Negli ultimi giorni hai anche realizzato dei murales con un collettivo e ci sono state affissioni in città. Quanto ti appartiene questa parte più street?
Al cento per cento. In realtà ho iniziato prima con i graffiti che con la musica, quindi è una parte fondamentale di me. Racconta anche il mio lato più artigianale: mi piace costruire le cose con le mani. È un aspetto che non ho mai troppo mostrato, anche se ho sempre curato personalmente copertine e video. Nonostante questo, non sono uno da social, non amo inquadrarmi o raccontarmi in video. Penso che quello che ho da dire venga fuori meglio attraverso la musica e il disegno. Per questo progetto mi sembrava il momento giusto per far vedere tutto: chiudo un cerchio.
La cultura hip hop nasce anche dal writing, dalla strada, dalla contestazione. Quanto di tutto questo è rimasto oggi, in Italia e tra i giovani?
Credo che in Italia quella cultura sia arrivata davvero tra gli anni ’90 e i primi 2000. Poi, come accade a tutte le tendenze, quando qualcosa diventa troppo diffuso perde un po’ la sua spinta originaria. Diventa un trend. Io avevo scelto la musica e i graffiti proprio perché erano una forma di controcultura. I miei compagni andavano in discoteca o giocavano a calcio, io avevo i graffiti e la musica.
Oggi paradossalmente essere un artista o un rapper è diventato quasi come essere un calciatore, un modello di successo più che una figura ribelle. Quella componente culturale e profonda dell’hip hop si è un po’ persa, anche se continua a vivere, magari in una dimensione più di nicchia, accanto a fenomeni come la trap.

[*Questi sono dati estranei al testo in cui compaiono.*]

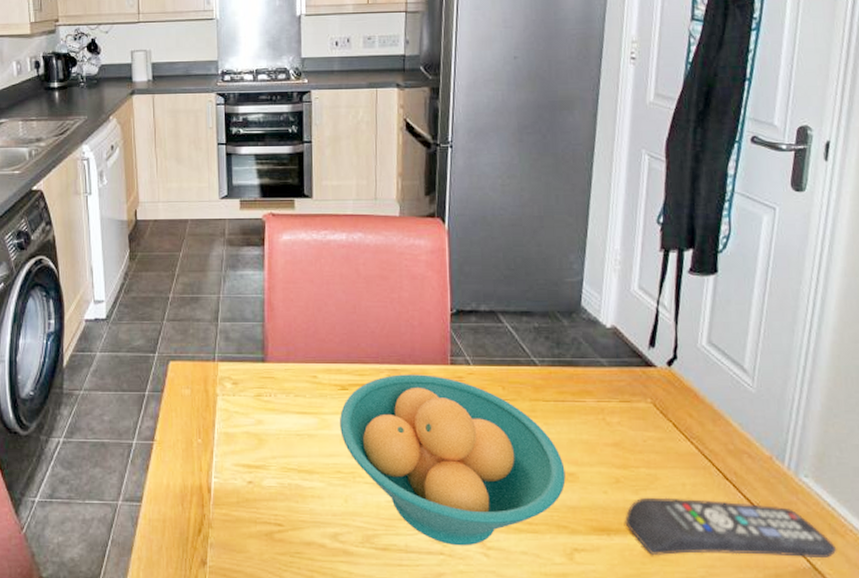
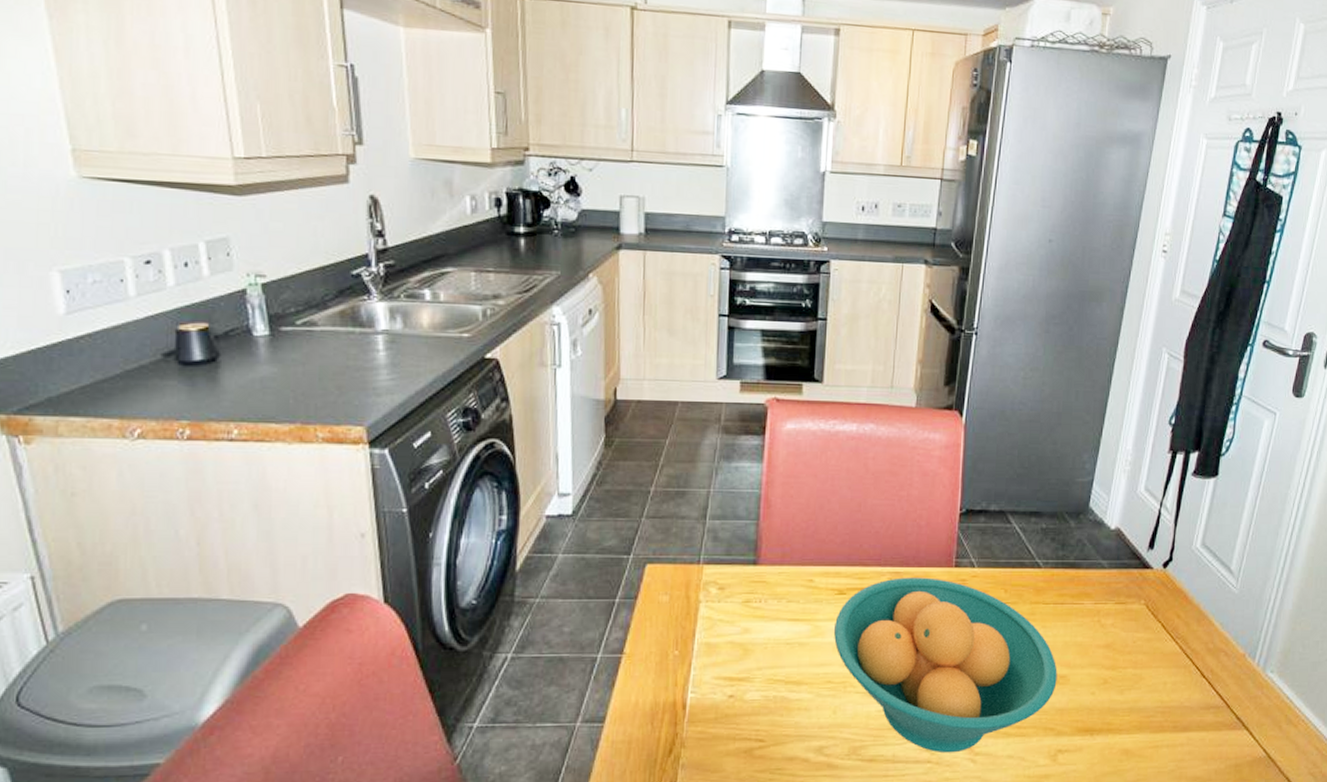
remote control: present [625,497,837,559] -> none [1108,696,1290,753]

E oggi, secondo te, le arti che voce hanno nella società?
Spesso vengono viste come un “bene di servizio”, qualcosa da consumare perché ti serve in quel momento. Si rischia di dimenticare il loro valore culturale e civile. Credo che chi fa arte debba anche ricordare questo al pubblico: che dietro a un’opera non c’è solo estetica, ma anche pensiero e coscienza. Altrimenti un quadro diventa solo carta da parati.
Hai disegnato anche le grafiche del tour. Com’è nata l’idea?

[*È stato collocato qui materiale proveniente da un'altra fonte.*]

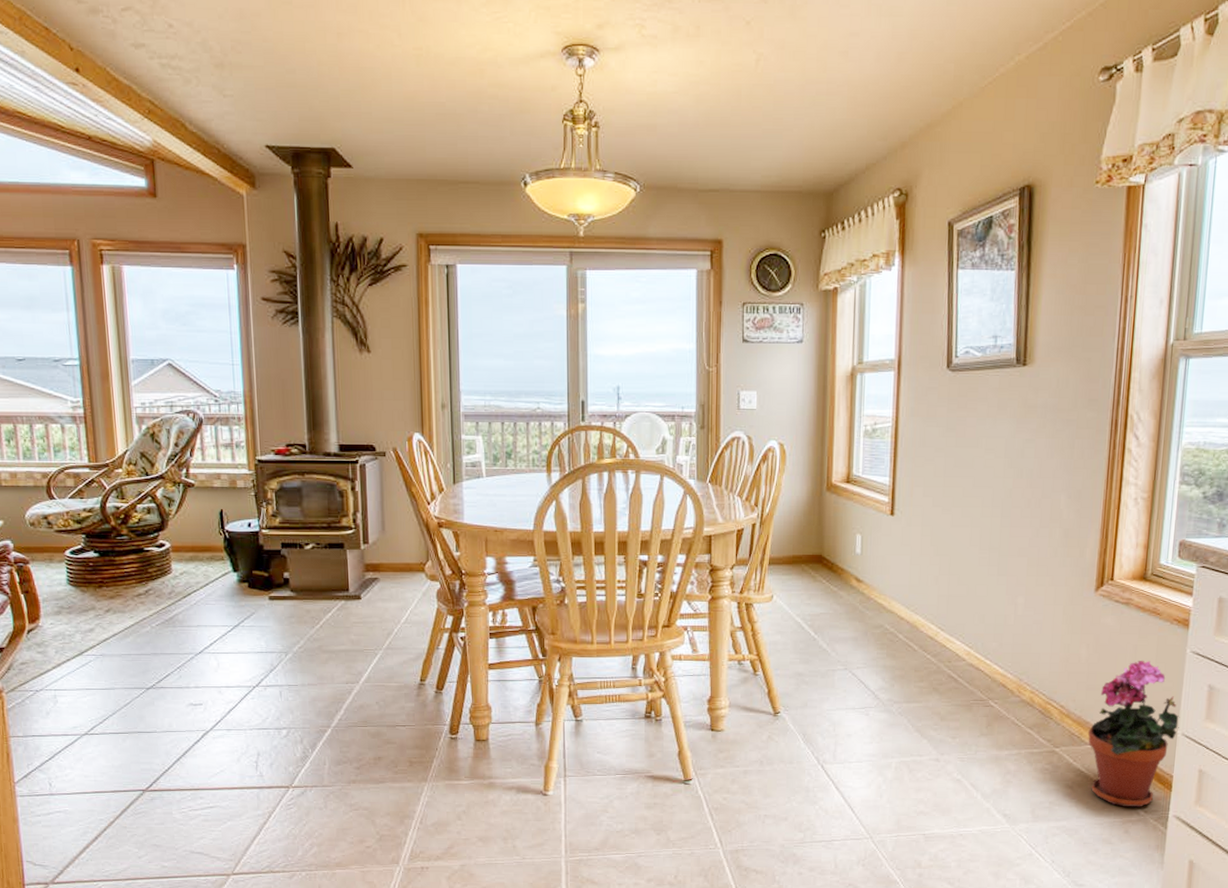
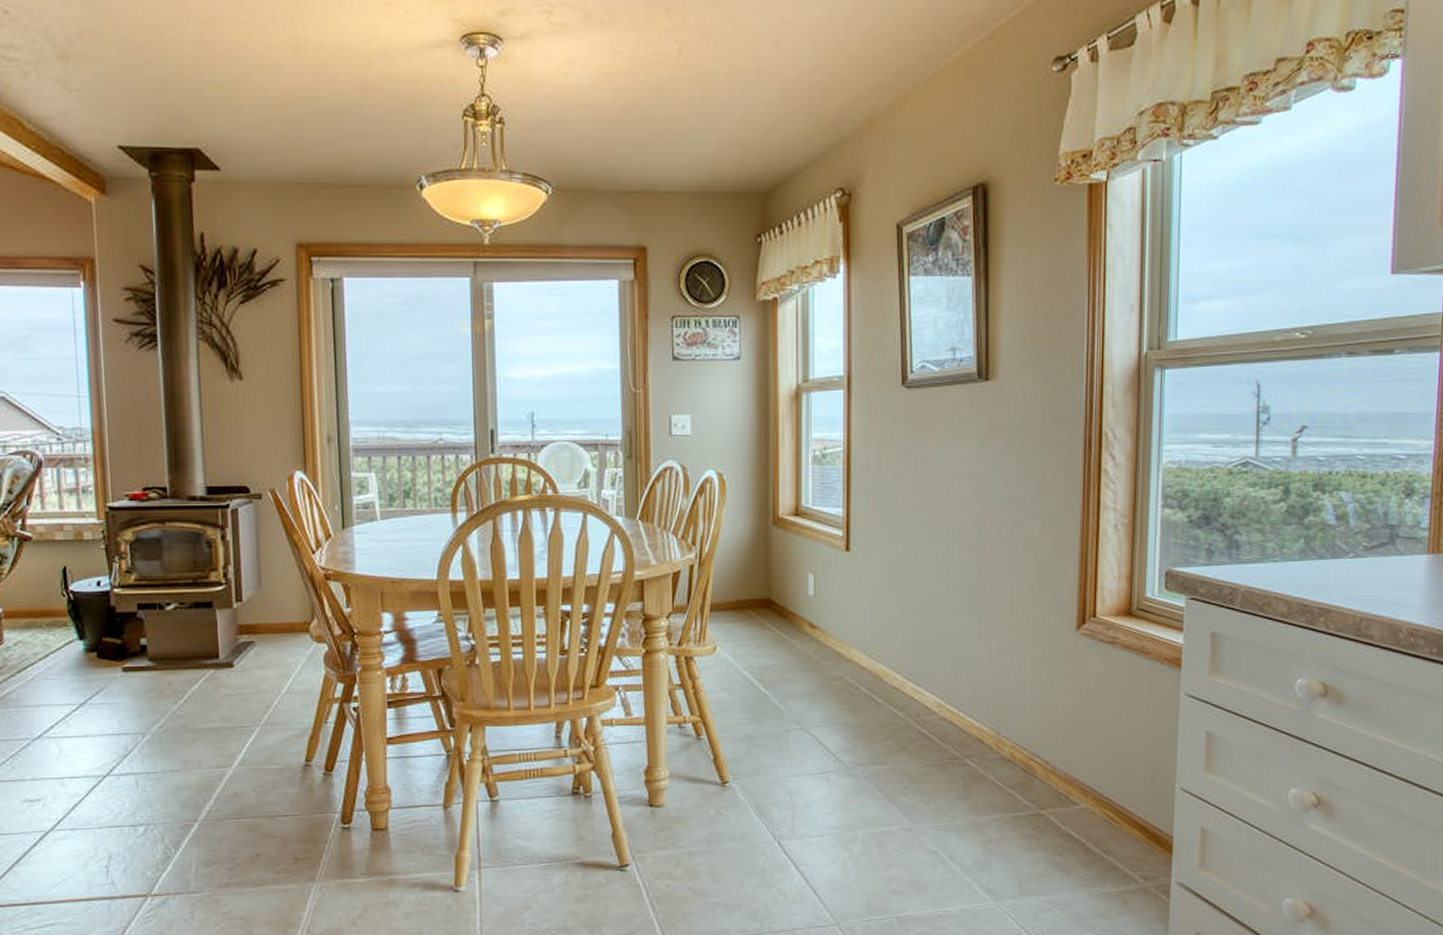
potted plant: present [1088,661,1180,807] -> none [1077,707,1177,875]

Volevo mettere mano personalmente anche alla parte estetica del disco e dei palazzetti. Ho fatto il liceo artistico, poi architettura, e mi è sempre piaciuto disegnare. Trovo affascinante l’architettura dei palazzetti italiani, con quel tocco un po’ brutalista, e mi piaceva l’idea di reinterpretarla graficamente. A un certo punto ho pensato: “Ok, li faccio io”.
Da architetto, ti spiace che San Siro venga abbattuto?

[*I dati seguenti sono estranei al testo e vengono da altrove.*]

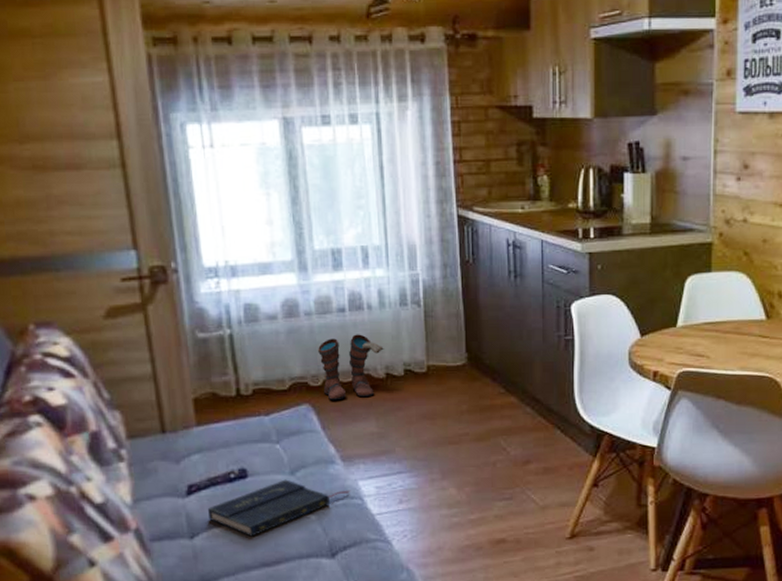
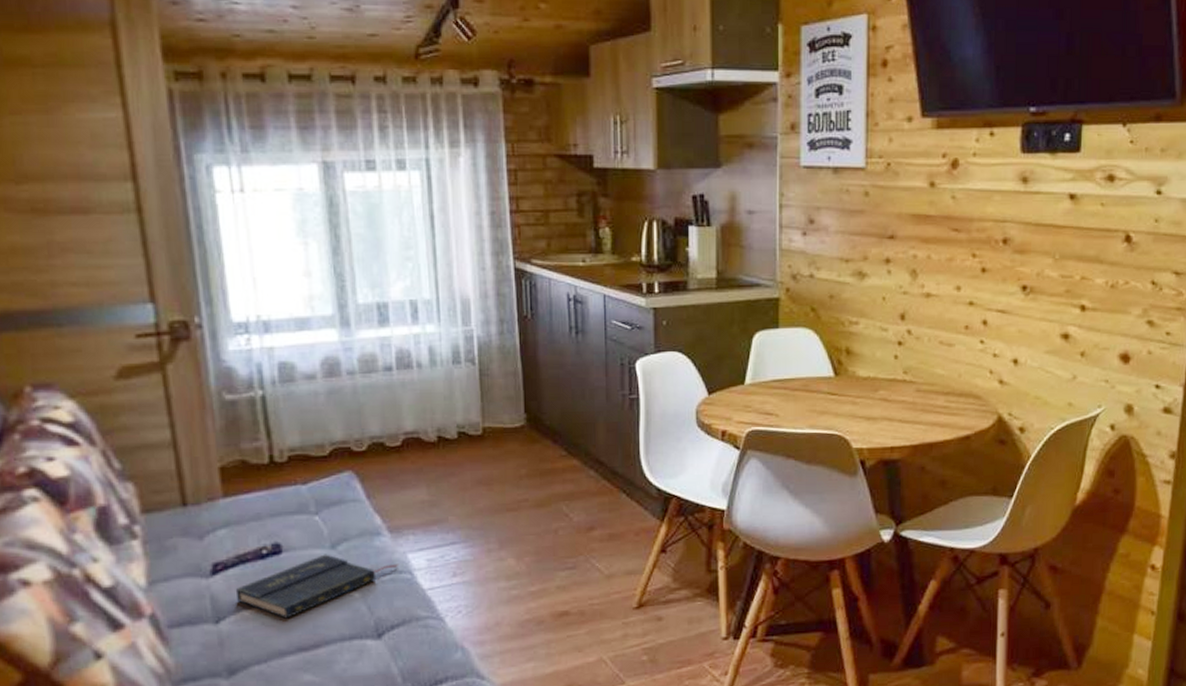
boots: present [318,334,384,401] -> none [362,394,435,467]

Sì, un po’. Ho avuto lo studio lì vicino per un periodo e ogni volta che passavo davanti allo stadio e vedevo quelle colonne che si avvolgono su se stesse era sempre un colpo d’occhio fortissimo.
Se dovessi esporre le tue opere in un museo o in una galleria, dove ti piacerebbe portarle?
Per il discorso che abbiamo fatto, ti dico New York. Sarebbe un sogno, anche per il legame che la città ha con i graffiti e con tutta la cultura pop.
Con ‘Amor Proprio’, Frah Quintale fonde musica e arti visive in un progetto che racconta la cura, la vulnerabilità e il tempo necessario per ritrovarsi. Un lavoro che conferma il suo sguardo unico sulla contemporaneità, capace di trasformare il linguaggio pop in una forma d’arte personale e consapevole.